• Data supplied:
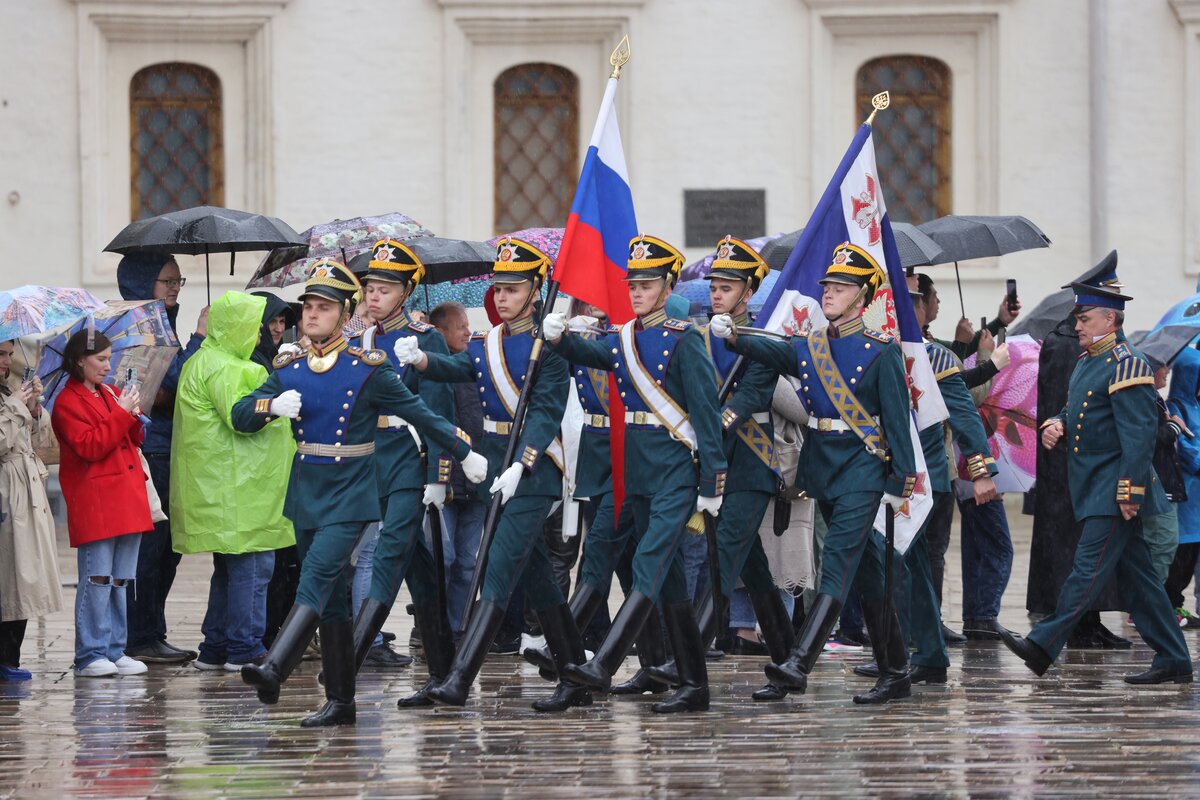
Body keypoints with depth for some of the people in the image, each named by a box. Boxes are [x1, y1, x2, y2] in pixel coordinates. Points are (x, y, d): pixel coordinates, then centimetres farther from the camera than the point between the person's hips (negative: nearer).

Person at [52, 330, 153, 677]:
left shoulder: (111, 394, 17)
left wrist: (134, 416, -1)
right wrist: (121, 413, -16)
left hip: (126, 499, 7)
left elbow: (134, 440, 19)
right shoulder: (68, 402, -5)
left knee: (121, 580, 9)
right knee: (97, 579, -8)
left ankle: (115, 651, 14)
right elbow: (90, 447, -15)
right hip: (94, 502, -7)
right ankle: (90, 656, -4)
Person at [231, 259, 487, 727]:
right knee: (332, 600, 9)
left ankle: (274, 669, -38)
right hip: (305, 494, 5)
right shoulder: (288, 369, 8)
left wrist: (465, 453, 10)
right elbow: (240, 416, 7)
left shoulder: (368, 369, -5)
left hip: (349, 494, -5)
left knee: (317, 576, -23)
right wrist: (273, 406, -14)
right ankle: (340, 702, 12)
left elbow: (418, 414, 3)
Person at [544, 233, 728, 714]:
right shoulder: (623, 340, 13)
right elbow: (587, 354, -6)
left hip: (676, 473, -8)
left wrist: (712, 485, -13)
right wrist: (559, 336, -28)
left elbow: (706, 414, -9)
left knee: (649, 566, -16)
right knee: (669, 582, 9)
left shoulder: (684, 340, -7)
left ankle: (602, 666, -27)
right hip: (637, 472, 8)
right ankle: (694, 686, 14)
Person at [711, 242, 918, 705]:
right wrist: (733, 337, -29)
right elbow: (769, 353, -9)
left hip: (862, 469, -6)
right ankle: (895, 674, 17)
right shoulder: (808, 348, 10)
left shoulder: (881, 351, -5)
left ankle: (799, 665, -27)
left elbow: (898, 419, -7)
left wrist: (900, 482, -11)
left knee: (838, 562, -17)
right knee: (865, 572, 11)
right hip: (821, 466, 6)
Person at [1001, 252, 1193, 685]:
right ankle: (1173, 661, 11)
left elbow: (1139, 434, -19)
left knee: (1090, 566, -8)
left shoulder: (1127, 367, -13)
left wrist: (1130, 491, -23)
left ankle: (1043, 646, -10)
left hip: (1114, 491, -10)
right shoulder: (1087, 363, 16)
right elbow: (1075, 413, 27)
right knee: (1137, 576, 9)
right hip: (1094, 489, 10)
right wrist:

• Exercise brief:
Rewrite the records above as a JSON list of strings, one string per line, omitting blank lines and the picture.

• Exercise response:
[
  "Body keypoints with depth for some of the people in the image, each named by a box. Boxes are [x1, y1, x2, y2] in pixel coordinates. Points are (x, y, d): pixel coordinates, then centimetres farther from the camera than the point between the person's hips (negative: nearer).",
  "Person at [52, 330, 153, 677]:",
  "left shoulder: (111, 394, 17)",
  "left wrist: (134, 416, -1)",
  "right wrist: (121, 413, -16)",
  "left hip: (126, 499, 7)",
  "left elbow: (134, 440, 19)",
  "right shoulder: (68, 402, -5)",
  "left knee: (121, 580, 9)",
  "right knee: (97, 579, -8)",
  "left ankle: (115, 651, 14)",
  "right elbow: (90, 447, -15)",
  "right hip: (94, 502, -7)",
  "right ankle: (90, 656, -4)",
  "Person at [231, 259, 487, 727]:",
  "right knee: (332, 600, 9)",
  "left ankle: (274, 669, -38)",
  "right hip: (305, 494, 5)",
  "right shoulder: (288, 369, 8)",
  "left wrist: (465, 453, 10)",
  "right elbow: (240, 416, 7)",
  "left shoulder: (368, 369, -5)",
  "left hip: (349, 494, -5)",
  "left knee: (317, 576, -23)",
  "right wrist: (273, 406, -14)",
  "right ankle: (340, 702, 12)",
  "left elbow: (418, 414, 3)",
  "Person at [544, 233, 728, 714]:",
  "right shoulder: (623, 340, 13)",
  "right elbow: (587, 354, -6)",
  "left hip: (676, 473, -8)",
  "left wrist: (712, 485, -13)",
  "right wrist: (559, 336, -28)",
  "left elbow: (706, 414, -9)",
  "left knee: (649, 566, -16)",
  "right knee: (669, 582, 9)",
  "left shoulder: (684, 340, -7)",
  "left ankle: (602, 666, -27)",
  "right hip: (637, 472, 8)",
  "right ankle: (694, 686, 14)",
  "Person at [711, 242, 918, 705]:",
  "right wrist: (733, 337, -29)",
  "right elbow: (769, 353, -9)",
  "left hip: (862, 469, -6)",
  "right ankle: (895, 674, 17)",
  "right shoulder: (808, 348, 10)",
  "left shoulder: (881, 351, -5)",
  "left ankle: (799, 665, -27)",
  "left elbow: (898, 419, -7)",
  "left wrist: (900, 482, -11)",
  "left knee: (838, 562, -17)",
  "right knee: (865, 572, 11)",
  "right hip: (821, 466, 6)",
  "Person at [1001, 252, 1193, 685]:",
  "right ankle: (1173, 661, 11)",
  "left elbow: (1139, 434, -19)",
  "left knee: (1090, 566, -8)",
  "left shoulder: (1127, 367, -13)",
  "left wrist: (1130, 491, -23)",
  "left ankle: (1043, 646, -10)",
  "left hip: (1114, 491, -10)",
  "right shoulder: (1087, 363, 16)",
  "right elbow: (1075, 413, 27)",
  "right knee: (1137, 576, 9)",
  "right hip: (1094, 489, 10)",
  "right wrist:"
]